There is a craze for DIY. We like to watch a TV program called Homes under the Hammer. Three derelict houses go to auction and the purchasers recondition them. It is wonderful to see Victorian terraced houses restored to better than their former glory. We know the ritual - new central heating, PVC windows, new kitchen, new bathroom, knock down the dividing wall between kitchen and dining room, redecorate throughout in neutral colors. Generally the new owners are builders or get the builders in. Sometimes they decide to do it themselves. Sometimes the job is botched by the DIY attempt. As far as our salvation is concerned, attempting DIY is always going to be a botched job.
But trusting in the Law is worse than that for verse 10 tells us that all who rely on observing the law are under a curse. "Cursed is anyone who does not uphold the words of this law by carrying them out.” Deuteronomy 26:27 Paul is quoting the Judaizers' words back at them and is subtly completing them: "Cursed is everyone who does not continue to do everything written in the Book of the Law" It's not good enough to obey the law in general, Paul is saying that every 't' must be crossed and every 'i' dotted. And no-one is that good at it. He goes on to quote from the prophet Habakkuk (2:4) “the righteous will live by faith.” So, he surmises, clearly no one who relies on the law is justified before God, because the law is not based on faith; on the contrary, it says, “The person who does these things will live by them.”
But Christ redeemed us from the curse of the law by becoming a curse for us, for it is written: “Cursed is everyone who is hung on a tree.” (Deuteronomy 21:33)
Here is substitutionary atonement. We were cursed by the Law because we couldn't keep it. Christ could. He swapped his righteousness for our curse. Can you credit it? No wonder people find it so hard to believe. Why should anyone go through that for me. I heard a story today about the floods in Brisbane. Among those who lost their lives was a 13 year old boy. He insisted that the rescuers save his 10 year old brother first, but when they returned for him, he had been swept away. You might perhaps risk your life for a brother, but for someone who didn't know you, someone to whom you owed no obligation, someone who had even cursed you?
You would only do that if you loved them. And if you loved them like that you'd want to hold on to them, you'd do what you could to make them perfect.

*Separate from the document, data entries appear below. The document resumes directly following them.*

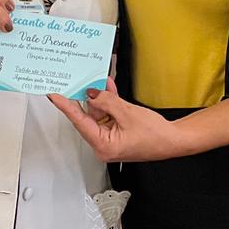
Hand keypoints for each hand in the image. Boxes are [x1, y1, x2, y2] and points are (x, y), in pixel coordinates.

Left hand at [49, 80, 195, 162]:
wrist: (174, 140)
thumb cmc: (155, 136)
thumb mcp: (127, 113)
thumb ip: (106, 102)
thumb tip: (91, 94)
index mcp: (102, 146)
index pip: (78, 122)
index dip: (66, 106)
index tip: (54, 95)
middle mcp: (103, 146)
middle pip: (88, 117)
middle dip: (88, 98)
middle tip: (82, 82)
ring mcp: (110, 140)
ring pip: (98, 114)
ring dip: (101, 98)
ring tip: (101, 82)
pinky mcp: (117, 134)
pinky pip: (108, 115)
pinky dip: (109, 103)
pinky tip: (109, 89)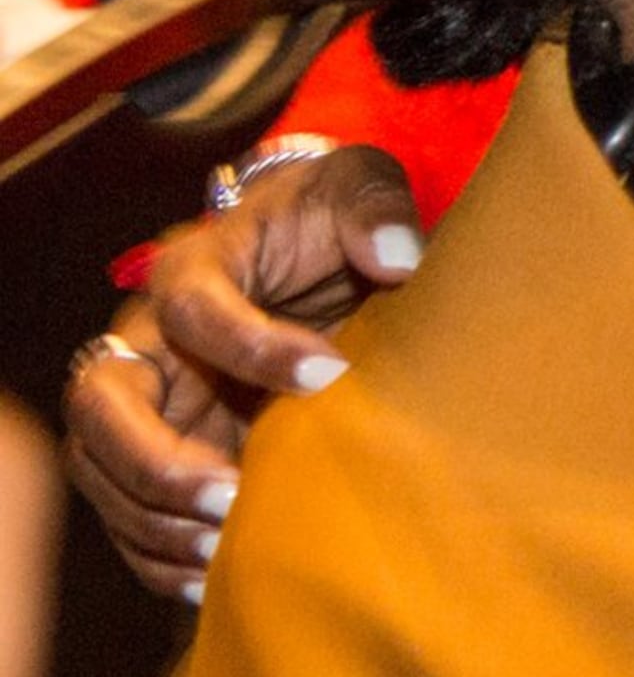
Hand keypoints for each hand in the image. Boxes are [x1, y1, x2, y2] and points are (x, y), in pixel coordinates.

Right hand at [61, 147, 420, 600]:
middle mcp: (151, 339)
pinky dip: (159, 550)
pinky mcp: (165, 451)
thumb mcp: (358, 188)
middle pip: (102, 403)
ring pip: (104, 469)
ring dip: (154, 517)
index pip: (193, 308)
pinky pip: (131, 511)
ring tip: (221, 547)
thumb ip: (376, 210)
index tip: (330, 372)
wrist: (317, 254)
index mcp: (193, 266)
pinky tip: (212, 575)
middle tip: (229, 495)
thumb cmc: (332, 218)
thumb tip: (399, 257)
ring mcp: (151, 402)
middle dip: (154, 458)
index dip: (251, 343)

He redeemed us in order that the blessing given to Abraham might come to the Gentiles through Christ Jesus, so that by faith we might receive the promise of the Spirit.

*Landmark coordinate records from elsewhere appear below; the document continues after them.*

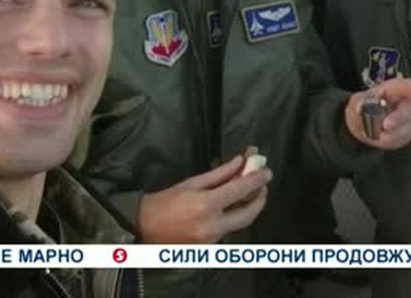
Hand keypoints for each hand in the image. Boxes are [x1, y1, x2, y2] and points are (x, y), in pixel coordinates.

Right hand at [137, 155, 270, 242]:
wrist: (144, 227)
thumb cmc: (165, 201)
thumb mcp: (192, 182)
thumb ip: (220, 174)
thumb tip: (240, 162)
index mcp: (207, 205)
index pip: (241, 190)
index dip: (257, 179)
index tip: (267, 170)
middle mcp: (213, 224)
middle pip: (249, 213)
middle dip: (260, 197)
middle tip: (262, 184)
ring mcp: (213, 239)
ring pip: (241, 223)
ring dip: (250, 207)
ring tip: (251, 192)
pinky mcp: (210, 247)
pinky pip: (229, 229)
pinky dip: (235, 216)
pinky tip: (234, 206)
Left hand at [344, 78, 410, 149]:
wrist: (360, 126)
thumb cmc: (362, 108)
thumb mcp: (356, 101)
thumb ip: (359, 102)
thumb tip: (360, 106)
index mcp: (393, 90)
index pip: (409, 86)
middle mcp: (403, 104)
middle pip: (409, 108)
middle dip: (398, 118)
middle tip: (386, 125)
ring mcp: (406, 119)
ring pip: (407, 127)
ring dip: (393, 134)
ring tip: (379, 136)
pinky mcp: (405, 133)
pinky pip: (403, 138)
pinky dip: (391, 141)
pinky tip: (381, 139)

I can see some of you saying that we have no problem with the atonement. Of course salvation is all of grace and none of works, but we are talking about sanctification and for that you have to work at obeying the rules.

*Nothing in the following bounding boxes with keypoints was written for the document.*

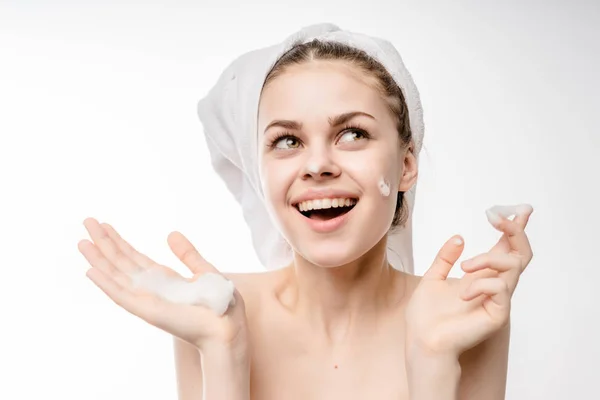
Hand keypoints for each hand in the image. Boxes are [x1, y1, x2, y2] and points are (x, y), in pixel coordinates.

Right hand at [78, 218, 248, 352]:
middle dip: (104, 242)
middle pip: (121, 262)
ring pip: (115, 276)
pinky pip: (121, 295)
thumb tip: (171, 234)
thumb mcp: (204, 271)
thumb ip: (187, 254)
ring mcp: (146, 300)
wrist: (228, 327)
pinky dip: (105, 284)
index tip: (105, 225)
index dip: (119, 241)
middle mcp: (151, 289)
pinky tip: (90, 270)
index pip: (134, 258)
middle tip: (87, 221)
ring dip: (98, 259)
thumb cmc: (220, 304)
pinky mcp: (147, 310)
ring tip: (81, 241)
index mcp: (164, 280)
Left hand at [405, 205, 533, 357]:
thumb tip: (458, 237)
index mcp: (481, 277)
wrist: (422, 341)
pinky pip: (500, 288)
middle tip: (499, 218)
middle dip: (514, 231)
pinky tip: (463, 294)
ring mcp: (498, 300)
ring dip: (486, 259)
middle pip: (521, 253)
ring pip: (512, 265)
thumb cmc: (426, 316)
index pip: (505, 248)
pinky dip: (480, 284)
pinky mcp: (498, 314)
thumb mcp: (432, 278)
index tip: (518, 208)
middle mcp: (494, 286)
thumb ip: (445, 258)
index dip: (514, 228)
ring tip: (464, 267)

Beloved, can't you see that it is all one. "So that by faith we might receive the promise of the Spirit." Everyone who is saved receives the Holy Spirit and sanctification is the job of the Spirit, not us. It is his work not ours. Our work is to believe and in some miraculous way this itself is a gift, lest any man should boast.
Sanctification hurts sometimes. We are refined as if by fire, but the Spirit gives us grace to bear it.
I will write more about keeping the Law, but for now lets rejoice in the wonderful gift of grace that rescues us from the curse of the Law.